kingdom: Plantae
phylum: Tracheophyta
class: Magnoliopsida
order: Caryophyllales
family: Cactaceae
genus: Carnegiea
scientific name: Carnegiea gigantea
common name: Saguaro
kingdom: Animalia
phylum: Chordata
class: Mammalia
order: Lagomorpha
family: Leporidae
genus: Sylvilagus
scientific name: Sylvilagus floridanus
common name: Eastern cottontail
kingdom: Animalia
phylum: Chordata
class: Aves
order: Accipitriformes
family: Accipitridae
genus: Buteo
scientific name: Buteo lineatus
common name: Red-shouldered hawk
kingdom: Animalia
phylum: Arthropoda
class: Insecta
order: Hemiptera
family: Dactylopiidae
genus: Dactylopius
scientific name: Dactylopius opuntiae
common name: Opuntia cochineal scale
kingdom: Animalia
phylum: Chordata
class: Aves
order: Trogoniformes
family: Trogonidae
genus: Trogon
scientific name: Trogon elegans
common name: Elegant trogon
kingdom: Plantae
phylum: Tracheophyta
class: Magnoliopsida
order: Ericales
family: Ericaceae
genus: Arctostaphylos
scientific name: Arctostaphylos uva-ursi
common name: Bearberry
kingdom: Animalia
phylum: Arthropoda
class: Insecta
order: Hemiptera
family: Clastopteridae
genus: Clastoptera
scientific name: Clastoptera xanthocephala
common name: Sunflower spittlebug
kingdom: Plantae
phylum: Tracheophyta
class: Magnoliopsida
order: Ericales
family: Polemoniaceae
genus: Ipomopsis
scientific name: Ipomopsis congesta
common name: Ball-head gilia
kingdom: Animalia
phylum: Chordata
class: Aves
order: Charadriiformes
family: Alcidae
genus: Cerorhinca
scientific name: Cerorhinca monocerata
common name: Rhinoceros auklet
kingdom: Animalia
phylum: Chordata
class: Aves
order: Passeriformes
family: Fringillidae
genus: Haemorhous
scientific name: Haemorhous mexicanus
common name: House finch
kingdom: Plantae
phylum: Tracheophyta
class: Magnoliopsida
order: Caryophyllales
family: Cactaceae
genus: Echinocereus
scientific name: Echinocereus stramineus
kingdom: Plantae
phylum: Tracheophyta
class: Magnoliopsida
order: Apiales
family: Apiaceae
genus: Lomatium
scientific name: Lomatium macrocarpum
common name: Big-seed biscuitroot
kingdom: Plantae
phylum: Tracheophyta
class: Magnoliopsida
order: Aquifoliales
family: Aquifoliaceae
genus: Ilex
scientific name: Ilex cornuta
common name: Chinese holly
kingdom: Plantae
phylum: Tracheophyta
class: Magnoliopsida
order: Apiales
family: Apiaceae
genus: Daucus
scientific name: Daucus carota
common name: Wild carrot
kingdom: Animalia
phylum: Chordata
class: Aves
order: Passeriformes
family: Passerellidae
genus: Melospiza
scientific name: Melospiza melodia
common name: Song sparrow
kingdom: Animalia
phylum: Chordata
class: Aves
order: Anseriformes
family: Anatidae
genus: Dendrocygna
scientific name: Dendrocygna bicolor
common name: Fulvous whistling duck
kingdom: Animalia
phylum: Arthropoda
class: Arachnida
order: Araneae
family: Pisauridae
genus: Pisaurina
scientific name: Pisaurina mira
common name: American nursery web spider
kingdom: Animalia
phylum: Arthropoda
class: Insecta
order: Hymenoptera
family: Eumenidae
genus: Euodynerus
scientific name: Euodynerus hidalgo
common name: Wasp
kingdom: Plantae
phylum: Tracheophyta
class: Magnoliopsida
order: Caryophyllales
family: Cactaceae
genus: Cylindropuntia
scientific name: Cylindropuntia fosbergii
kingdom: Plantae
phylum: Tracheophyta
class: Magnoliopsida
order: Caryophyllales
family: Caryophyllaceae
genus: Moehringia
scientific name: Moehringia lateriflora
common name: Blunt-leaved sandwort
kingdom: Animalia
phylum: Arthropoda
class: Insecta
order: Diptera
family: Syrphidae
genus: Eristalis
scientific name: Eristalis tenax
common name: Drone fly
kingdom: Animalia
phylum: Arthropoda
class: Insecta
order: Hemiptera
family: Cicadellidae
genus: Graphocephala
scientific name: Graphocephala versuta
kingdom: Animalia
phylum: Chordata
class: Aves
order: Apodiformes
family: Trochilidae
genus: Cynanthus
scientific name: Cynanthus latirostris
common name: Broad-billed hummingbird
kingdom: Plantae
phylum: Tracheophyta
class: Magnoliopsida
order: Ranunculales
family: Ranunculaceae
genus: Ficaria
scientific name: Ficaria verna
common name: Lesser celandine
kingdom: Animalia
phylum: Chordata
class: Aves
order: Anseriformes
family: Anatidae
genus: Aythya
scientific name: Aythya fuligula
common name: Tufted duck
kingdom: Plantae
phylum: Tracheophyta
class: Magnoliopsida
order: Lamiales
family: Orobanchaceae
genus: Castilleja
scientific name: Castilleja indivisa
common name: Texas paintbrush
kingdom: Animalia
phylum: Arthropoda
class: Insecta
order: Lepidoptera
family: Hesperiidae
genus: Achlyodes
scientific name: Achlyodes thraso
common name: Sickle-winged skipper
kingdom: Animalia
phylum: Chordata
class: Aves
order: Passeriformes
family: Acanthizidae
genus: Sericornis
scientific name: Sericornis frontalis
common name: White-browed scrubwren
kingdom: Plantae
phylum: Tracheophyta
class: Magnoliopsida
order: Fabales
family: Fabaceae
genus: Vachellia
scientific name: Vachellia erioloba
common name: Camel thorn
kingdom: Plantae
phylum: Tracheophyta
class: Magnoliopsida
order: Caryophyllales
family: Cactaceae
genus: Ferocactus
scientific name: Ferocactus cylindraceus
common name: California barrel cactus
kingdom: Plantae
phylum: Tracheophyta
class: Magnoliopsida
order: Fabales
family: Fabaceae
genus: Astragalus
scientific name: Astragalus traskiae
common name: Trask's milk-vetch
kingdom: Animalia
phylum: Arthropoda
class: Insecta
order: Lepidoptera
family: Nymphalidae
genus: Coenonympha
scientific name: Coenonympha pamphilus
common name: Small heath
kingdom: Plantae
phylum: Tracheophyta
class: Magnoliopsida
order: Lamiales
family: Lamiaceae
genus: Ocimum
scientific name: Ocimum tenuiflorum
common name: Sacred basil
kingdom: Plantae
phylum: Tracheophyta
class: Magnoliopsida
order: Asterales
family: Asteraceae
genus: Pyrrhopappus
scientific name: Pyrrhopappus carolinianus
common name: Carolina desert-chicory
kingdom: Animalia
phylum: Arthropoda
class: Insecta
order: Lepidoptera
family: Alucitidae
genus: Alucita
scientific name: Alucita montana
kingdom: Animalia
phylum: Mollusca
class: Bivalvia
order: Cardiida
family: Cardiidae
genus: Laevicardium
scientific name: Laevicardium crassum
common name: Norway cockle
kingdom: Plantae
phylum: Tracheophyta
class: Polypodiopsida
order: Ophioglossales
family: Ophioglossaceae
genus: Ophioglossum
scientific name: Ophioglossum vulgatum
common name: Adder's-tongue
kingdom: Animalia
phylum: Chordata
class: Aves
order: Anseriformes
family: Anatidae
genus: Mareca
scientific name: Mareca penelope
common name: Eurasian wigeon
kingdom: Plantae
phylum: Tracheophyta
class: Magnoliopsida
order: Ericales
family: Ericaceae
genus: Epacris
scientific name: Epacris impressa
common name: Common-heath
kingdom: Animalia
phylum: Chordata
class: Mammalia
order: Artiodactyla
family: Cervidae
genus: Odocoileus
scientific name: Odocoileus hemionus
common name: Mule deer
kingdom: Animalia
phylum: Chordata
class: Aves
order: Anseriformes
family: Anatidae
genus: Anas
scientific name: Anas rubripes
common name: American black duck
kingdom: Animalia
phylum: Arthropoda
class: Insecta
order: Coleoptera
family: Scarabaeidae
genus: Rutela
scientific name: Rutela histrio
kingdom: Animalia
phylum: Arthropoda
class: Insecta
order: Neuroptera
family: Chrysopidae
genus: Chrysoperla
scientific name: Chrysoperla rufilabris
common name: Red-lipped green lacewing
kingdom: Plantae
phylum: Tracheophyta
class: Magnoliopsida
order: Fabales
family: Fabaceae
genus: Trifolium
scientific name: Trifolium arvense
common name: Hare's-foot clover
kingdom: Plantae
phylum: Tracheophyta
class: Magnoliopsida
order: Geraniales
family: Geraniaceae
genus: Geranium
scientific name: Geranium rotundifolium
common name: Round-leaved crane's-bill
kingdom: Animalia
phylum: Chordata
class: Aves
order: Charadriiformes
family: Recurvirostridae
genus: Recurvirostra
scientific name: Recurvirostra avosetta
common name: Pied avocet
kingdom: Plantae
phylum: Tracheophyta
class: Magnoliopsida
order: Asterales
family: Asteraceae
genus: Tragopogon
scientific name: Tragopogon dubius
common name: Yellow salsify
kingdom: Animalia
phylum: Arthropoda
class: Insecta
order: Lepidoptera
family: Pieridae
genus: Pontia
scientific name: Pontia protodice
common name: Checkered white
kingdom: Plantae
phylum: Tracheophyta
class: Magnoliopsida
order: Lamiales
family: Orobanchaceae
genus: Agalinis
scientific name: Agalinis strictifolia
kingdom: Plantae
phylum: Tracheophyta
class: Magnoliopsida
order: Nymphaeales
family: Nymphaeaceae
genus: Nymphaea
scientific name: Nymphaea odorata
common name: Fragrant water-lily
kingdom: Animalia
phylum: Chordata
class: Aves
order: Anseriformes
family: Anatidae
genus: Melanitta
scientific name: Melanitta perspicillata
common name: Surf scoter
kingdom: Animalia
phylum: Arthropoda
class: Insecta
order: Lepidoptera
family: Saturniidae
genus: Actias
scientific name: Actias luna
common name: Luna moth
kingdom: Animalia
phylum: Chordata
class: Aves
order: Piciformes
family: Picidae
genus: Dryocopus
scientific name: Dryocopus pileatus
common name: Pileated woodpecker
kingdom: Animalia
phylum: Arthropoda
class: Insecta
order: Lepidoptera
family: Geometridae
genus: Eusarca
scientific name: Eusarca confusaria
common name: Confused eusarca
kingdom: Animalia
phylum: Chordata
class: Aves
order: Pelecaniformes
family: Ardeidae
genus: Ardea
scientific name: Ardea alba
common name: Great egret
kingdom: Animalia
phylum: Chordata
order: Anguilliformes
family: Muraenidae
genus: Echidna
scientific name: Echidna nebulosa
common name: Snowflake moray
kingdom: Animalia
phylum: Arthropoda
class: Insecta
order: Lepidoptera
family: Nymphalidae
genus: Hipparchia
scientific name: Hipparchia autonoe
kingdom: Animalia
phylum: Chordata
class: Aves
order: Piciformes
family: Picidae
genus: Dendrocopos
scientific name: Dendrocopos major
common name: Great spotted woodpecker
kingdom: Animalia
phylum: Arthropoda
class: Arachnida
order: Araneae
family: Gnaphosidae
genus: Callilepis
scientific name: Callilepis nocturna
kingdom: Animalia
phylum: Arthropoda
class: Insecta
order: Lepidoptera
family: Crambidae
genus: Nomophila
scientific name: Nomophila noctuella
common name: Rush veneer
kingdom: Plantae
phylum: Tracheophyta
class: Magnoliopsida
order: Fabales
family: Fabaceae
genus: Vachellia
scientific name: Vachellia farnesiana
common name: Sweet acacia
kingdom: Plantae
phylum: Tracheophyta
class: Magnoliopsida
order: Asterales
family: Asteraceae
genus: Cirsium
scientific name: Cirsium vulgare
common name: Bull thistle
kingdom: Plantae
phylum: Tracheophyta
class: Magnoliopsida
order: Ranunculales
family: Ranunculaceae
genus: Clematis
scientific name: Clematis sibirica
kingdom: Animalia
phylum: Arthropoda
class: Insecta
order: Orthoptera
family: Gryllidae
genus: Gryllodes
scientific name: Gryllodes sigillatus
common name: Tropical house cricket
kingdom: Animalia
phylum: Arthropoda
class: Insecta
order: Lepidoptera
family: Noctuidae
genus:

• TASK:
Print the stretch of the material from the line containing "genus: Arctostaphylos" through the line containing "genus: Lomatium", including both of those lines, reproducing each line without change.

• CORRECT RESULT:
genus: Arctostaphylos
scientific name: Arctostaphylos uva-ursi
common name: Bearberry
kingdom: Animalia
phylum: Arthropoda
class: Insecta
order: Hemiptera
family: Clastopteridae
genus: Clastoptera
scientific name: Clastoptera xanthocephala
common name: Sunflower spittlebug
kingdom: Plantae
phylum: Tracheophyta
class: Magnoliopsida
order: Ericales
family: Polemoniaceae
genus: Ipomopsis
scientific name: Ipomopsis congesta
common name: Ball-head gilia
kingdom: Animalia
phylum: Chordata
class: Aves
order: Charadriiformes
family: Alcidae
genus: Cerorhinca
scientific name: Cerorhinca monocerata
common name: Rhinoceros auklet
kingdom: Animalia
phylum: Chordata
class: Aves
order: Passeriformes
family: Fringillidae
genus: Haemorhous
scientific name: Haemorhous mexicanus
common name: House finch
kingdom: Plantae
phylum: Tracheophyta
class: Magnoliopsida
order: Caryophyllales
family: Cactaceae
genus: Echinocereus
scientific name: Echinocereus stramineus
kingdom: Plantae
phylum: Tracheophyta
class: Magnoliopsida
order: Apiales
family: Apiaceae
genus: Lomatium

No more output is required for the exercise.